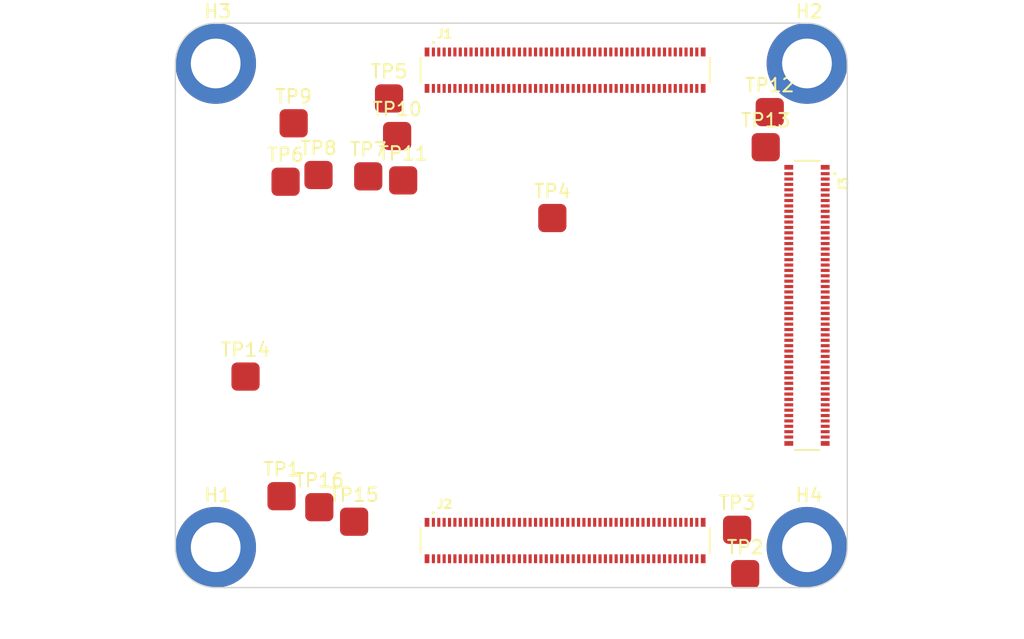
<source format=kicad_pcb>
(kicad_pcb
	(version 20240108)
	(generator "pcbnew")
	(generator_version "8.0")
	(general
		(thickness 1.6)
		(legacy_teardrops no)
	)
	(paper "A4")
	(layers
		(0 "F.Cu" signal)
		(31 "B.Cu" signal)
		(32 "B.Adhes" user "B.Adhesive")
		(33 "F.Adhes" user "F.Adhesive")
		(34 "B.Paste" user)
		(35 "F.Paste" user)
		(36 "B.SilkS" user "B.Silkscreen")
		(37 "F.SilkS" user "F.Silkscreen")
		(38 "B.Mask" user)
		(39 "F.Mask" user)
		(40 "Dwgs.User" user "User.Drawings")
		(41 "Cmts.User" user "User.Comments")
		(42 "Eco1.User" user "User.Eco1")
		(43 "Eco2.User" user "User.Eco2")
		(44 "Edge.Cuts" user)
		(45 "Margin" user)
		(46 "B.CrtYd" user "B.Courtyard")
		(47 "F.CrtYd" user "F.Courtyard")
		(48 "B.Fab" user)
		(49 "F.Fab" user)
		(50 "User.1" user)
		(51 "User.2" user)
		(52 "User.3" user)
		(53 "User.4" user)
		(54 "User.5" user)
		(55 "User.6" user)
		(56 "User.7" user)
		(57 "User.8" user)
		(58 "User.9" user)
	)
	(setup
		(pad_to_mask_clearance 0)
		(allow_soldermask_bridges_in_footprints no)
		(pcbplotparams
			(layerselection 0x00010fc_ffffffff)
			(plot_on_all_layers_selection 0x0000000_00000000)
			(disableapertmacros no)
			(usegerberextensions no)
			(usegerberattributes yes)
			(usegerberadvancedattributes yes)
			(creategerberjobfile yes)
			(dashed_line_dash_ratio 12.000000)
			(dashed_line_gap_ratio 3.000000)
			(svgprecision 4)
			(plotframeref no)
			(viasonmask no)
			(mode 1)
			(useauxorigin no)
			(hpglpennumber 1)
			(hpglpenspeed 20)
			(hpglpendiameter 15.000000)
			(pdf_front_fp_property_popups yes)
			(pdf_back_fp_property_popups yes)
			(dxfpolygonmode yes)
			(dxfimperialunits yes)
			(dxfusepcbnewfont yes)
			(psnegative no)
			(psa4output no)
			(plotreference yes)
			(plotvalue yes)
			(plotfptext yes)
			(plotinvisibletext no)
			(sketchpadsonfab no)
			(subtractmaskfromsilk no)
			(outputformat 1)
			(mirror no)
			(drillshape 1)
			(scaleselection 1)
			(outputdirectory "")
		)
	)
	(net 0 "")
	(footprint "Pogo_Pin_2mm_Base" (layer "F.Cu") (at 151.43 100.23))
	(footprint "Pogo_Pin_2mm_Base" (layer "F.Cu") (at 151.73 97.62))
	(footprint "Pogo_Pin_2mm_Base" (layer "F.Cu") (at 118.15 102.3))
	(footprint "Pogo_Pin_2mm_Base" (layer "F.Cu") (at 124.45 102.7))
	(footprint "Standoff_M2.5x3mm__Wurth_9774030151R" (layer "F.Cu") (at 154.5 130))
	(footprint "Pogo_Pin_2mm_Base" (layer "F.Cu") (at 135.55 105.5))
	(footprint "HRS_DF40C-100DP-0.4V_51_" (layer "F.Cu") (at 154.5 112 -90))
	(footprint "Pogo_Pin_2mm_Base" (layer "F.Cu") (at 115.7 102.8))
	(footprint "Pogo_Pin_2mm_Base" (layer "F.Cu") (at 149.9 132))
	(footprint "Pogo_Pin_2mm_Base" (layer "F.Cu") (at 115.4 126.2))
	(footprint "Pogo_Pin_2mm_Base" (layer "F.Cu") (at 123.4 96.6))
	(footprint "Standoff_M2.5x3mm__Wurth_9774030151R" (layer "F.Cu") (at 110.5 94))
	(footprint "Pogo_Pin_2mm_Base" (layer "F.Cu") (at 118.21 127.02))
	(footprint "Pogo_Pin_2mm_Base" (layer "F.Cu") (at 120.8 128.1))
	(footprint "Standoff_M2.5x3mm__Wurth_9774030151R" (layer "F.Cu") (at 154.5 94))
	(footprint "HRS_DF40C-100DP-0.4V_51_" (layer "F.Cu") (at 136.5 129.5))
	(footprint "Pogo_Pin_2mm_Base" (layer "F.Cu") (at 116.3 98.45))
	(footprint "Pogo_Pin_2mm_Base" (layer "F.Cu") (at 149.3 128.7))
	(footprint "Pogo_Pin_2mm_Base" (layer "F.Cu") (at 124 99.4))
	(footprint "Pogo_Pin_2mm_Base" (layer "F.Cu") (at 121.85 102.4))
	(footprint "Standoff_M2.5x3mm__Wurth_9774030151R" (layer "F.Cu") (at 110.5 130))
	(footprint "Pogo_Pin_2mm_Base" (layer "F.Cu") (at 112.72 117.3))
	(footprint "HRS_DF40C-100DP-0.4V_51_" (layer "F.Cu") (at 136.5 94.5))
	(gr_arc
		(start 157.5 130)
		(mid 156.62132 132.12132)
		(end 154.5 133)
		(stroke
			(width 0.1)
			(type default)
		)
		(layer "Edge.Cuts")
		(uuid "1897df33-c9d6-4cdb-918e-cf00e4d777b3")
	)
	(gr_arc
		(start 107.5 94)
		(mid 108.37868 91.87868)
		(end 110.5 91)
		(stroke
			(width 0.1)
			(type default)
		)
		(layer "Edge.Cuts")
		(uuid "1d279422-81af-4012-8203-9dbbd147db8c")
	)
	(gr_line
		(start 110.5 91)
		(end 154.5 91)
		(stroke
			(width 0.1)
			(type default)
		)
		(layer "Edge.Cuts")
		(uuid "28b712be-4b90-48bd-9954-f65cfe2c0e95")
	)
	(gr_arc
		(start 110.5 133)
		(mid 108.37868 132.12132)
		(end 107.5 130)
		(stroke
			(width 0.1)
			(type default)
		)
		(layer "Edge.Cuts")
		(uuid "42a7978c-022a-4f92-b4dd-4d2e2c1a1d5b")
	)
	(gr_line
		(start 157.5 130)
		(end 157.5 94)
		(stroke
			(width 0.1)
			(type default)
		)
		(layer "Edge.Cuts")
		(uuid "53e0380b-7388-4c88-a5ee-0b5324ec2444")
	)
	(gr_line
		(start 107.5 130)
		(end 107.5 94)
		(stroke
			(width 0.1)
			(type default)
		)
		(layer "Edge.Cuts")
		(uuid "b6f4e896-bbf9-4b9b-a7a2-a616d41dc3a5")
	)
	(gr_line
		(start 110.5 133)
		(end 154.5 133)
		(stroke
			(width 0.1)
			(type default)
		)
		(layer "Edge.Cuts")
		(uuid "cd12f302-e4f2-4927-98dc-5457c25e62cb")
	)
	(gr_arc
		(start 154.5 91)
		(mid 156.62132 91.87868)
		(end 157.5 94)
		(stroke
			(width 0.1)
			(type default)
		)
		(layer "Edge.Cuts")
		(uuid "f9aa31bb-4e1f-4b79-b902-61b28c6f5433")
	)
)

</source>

= = = = = = =

** REQUIRED WORK **
Repeat the listing word for word, omitting the pictures.

** TASK RESPONSE **
<source format=kicad_pcb>
(kicad_pcb
	(version 20240108)
	(generator "pcbnew")
	(generator_version "8.0")
	(general
		(thickness 1.6)
		(legacy_teardrops no)
	)
	(paper "A4")
	(layers
		(0 "F.Cu" signal)
		(31 "B.Cu" signal)
		(32 "B.Adhes" user "B.Adhesive")
		(33 "F.Adhes" user "F.Adhesive")
		(34 "B.Paste" user)
		(35 "F.Paste" user)
		(36 "B.SilkS" user "B.Silkscreen")
		(37 "F.SilkS" user "F.Silkscreen")
		(38 "B.Mask" user)
		(39 "F.Mask" user)
		(40 "Dwgs.User" user "User.Drawings")
		(41 "Cmts.User" user "User.Comments")
		(42 "Eco1.User" user "User.Eco1")
		(43 "Eco2.User" user "User.Eco2")
		(44 "Edge.Cuts" user)
		(45 "Margin" user)
		(46 "B.CrtYd" user "B.Courtyard")
		(47 "F.CrtYd" user "F.Courtyard")
		(48 "B.Fab" user)
		(49 "F.Fab" user)
		(50 "User.1" user)
		(51 "User.2" user)
		(52 "User.3" user)
		(53 "User.4" user)
		(54 "User.5" user)
		(55 "User.6" user)
		(56 "User.7" user)
		(57 "User.8" user)
		(58 "User.9" user)
	)
	(setup
		(pad_to_mask_clearance 0)
		(allow_soldermask_bridges_in_footprints no)
		(pcbplotparams
			(layerselection 0x00010fc_ffffffff)
			(plot_on_all_layers_selection 0x0000000_00000000)
			(disableapertmacros no)
			(usegerberextensions no)
			(usegerberattributes yes)
			(usegerberadvancedattributes yes)
			(creategerberjobfile yes)
			(dashed_line_dash_ratio 12.000000)
			(dashed_line_gap_ratio 3.000000)
			(svgprecision 4)
			(plotframeref no)
			(viasonmask no)
			(mode 1)
			(useauxorigin no)
			(hpglpennumber 1)
			(hpglpenspeed 20)
			(hpglpendiameter 15.000000)
			(pdf_front_fp_property_popups yes)
			(pdf_back_fp_property_popups yes)
			(dxfpolygonmode yes)
			(dxfimperialunits yes)
			(dxfusepcbnewfont yes)
			(psnegative no)
			(psa4output no)
			(plotreference yes)
			(plotvalue yes)
			(plotfptext yes)
			(plotinvisibletext no)
			(sketchpadsonfab no)
			(subtractmaskfromsilk no)
			(outputformat 1)
			(mirror no)
			(drillshape 1)
			(scaleselection 1)
			(outputdirectory "")
		)
	)
	(net 0 "")
	(footprint "Pogo_Pin_2mm_Base" (layer "F.Cu") (at 151.43 100.23))
	(footprint "Pogo_Pin_2mm_Base" (layer "F.Cu") (at 151.73 97.62))
	(footprint "Pogo_Pin_2mm_Base" (layer "F.Cu") (at 118.15 102.3))
	(footprint "Pogo_Pin_2mm_Base" (layer "F.Cu") (at 124.45 102.7))
	(footprint "Standoff_M2.5x3mm__Wurth_9774030151R" (layer "F.Cu") (at 154.5 130))
	(footprint "Pogo_Pin_2mm_Base" (layer "F.Cu") (at 135.55 105.5))
	(footprint "HRS_DF40C-100DP-0.4V_51_" (layer "F.Cu") (at 154.5 112 -90))
	(footprint "Pogo_Pin_2mm_Base" (layer "F.Cu") (at 115.7 102.8))
	(footprint "Pogo_Pin_2mm_Base" (layer "F.Cu") (at 149.9 132))
	(footprint "Pogo_Pin_2mm_Base" (layer "F.Cu") (at 115.4 126.2))
	(footprint "Pogo_Pin_2mm_Base" (layer "F.Cu") (at 123.4 96.6))
	(footprint "Standoff_M2.5x3mm__Wurth_9774030151R" (layer "F.Cu") (at 110.5 94))
	(footprint "Pogo_Pin_2mm_Base" (layer "F.Cu") (at 118.21 127.02))
	(footprint "Pogo_Pin_2mm_Base" (layer "F.Cu") (at 120.8 128.1))
	(footprint "Standoff_M2.5x3mm__Wurth_9774030151R" (layer "F.Cu") (at 154.5 94))
	(footprint "HRS_DF40C-100DP-0.4V_51_" (layer "F.Cu") (at 136.5 129.5))
	(footprint "Pogo_Pin_2mm_Base" (layer "F.Cu") (at 116.3 98.45))
	(footprint "Pogo_Pin_2mm_Base" (layer "F.Cu") (at 149.3 128.7))
	(footprint "Pogo_Pin_2mm_Base" (layer "F.Cu") (at 124 99.4))
	(footprint "Pogo_Pin_2mm_Base" (layer "F.Cu") (at 121.85 102.4))
	(footprint "Standoff_M2.5x3mm__Wurth_9774030151R" (layer "F.Cu") (at 110.5 130))
	(footprint "Pogo_Pin_2mm_Base" (layer "F.Cu") (at 112.72 117.3))
	(footprint "HRS_DF40C-100DP-0.4V_51_" (layer "F.Cu") (at 136.5 94.5))
	(gr_arc
		(start 157.5 130)
		(mid 156.62132 132.12132)
		(end 154.5 133)
		(stroke
			(width 0.1)
			(type default)
		)
		(layer "Edge.Cuts")
		(uuid "1897df33-c9d6-4cdb-918e-cf00e4d777b3")
	)
	(gr_arc
		(start 107.5 94)
		(mid 108.37868 91.87868)
		(end 110.5 91)
		(stroke
			(width 0.1)
			(type default)
		)
		(layer "Edge.Cuts")
		(uuid "1d279422-81af-4012-8203-9dbbd147db8c")
	)
	(gr_line
		(start 110.5 91)
		(end 154.5 91)
		(stroke
			(width 0.1)
			(type default)
		)
		(layer "Edge.Cuts")
		(uuid "28b712be-4b90-48bd-9954-f65cfe2c0e95")
	)
	(gr_arc
		(start 110.5 133)
		(mid 108.37868 132.12132)
		(end 107.5 130)
		(stroke
			(width 0.1)
			(type default)
		)
		(layer "Edge.Cuts")
		(uuid "42a7978c-022a-4f92-b4dd-4d2e2c1a1d5b")
	)
	(gr_line
		(start 157.5 130)
		(end 157.5 94)
		(stroke
			(width 0.1)
			(type default)
		)
		(layer "Edge.Cuts")
		(uuid "53e0380b-7388-4c88-a5ee-0b5324ec2444")
	)
	(gr_line
		(start 107.5 130)
		(end 107.5 94)
		(stroke
			(width 0.1)
			(type default)
		)
		(layer "Edge.Cuts")
		(uuid "b6f4e896-bbf9-4b9b-a7a2-a616d41dc3a5")
	)
	(gr_line
		(start 110.5 133)
		(end 154.5 133)
		(stroke
			(width 0.1)
			(type default)
		)
		(layer "Edge.Cuts")
		(uuid "cd12f302-e4f2-4927-98dc-5457c25e62cb")
	)
	(gr_arc
		(start 154.5 91)
		(mid 156.62132 91.87868)
		(end 157.5 94)
		(stroke
			(width 0.1)
			(type default)
		)
		(layer "Edge.Cuts")
		(uuid "f9aa31bb-4e1f-4b79-b902-61b28c6f5433")
	)
)

</source>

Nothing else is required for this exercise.